Я выступил в качестве такой, если угодно, призмы, которая перевела на современность те лучи, что идут от Древней Руси. Я их немного спроецировал на нас нынешних. Важно сказать, что это не совсем постмодернизм, как многие критики пишут. Это следование средневековой поэтике, которая на нынешнем этапе посредством постмодернизма перекликается с современностью.

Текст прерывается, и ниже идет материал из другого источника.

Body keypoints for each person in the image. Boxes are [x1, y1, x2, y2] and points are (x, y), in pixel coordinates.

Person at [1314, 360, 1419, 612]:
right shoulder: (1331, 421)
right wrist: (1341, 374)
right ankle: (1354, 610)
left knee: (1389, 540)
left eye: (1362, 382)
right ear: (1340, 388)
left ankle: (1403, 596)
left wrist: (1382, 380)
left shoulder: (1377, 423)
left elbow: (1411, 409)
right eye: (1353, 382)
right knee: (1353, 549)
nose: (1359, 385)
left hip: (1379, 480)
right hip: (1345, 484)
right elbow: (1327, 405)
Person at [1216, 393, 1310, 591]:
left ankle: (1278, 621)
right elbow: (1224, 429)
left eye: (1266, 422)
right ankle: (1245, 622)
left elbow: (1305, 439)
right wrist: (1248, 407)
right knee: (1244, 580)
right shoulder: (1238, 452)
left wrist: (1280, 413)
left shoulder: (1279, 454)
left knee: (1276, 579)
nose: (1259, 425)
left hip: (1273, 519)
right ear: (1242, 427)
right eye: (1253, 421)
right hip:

…и с разговорами о глубине памяти.
Я видел человека с фантастической глубиной памяти — Дмитрия Сергеевича Лихачёва. Как-то мы ехали вместе в машине по Невскому и проезжали мимо филармонии. Он говорит: вот я помню, как после Октябрьского переворота здесь было судилище над митрополитом Вениамином: стояли люди и пели «Спаси, Господи, люди Твоя», была огромная толпа. Уже кости этих людей истлели, и вдруг они силой его памяти в каком-то смысле воскресали. В его кабинете из окна Пушкинского Дома было видно общежитие филфака, так называемая «Шестёрка» (дом номер шесть на Мытнинской набережной). Он рассказывал, что в блокаду, в первую зиму, он видел, как это здание горело четыре дня — так медленно, потому что немецкая «зажигалка» подожгла крышу, горение шло сверху вниз. Он смотрел на горящий дом и думал, что там наверняка лежат дистрофики, которые не способны выйти из дома. Он решил стащить их вниз, чтобы их забрала медслужба, но на середине моста он просто потерял сознание от голода. В тот день он так и не смог добраться до этого дома. Рассказывая об этом, Дмитрий Сергеевич непатетическим, отстранённым тоном произнёс: «Я и сейчас вижу, как он горит». И это не была рисовка, а действительно глубина памяти человека, который знает многое из того, чего не знаем мы. Это те самые пробелы — детали, которые никому не известны. И это такое благо для глубоко мыслящего человека — прожить долгую жизнь. Ценить каждую её секунду.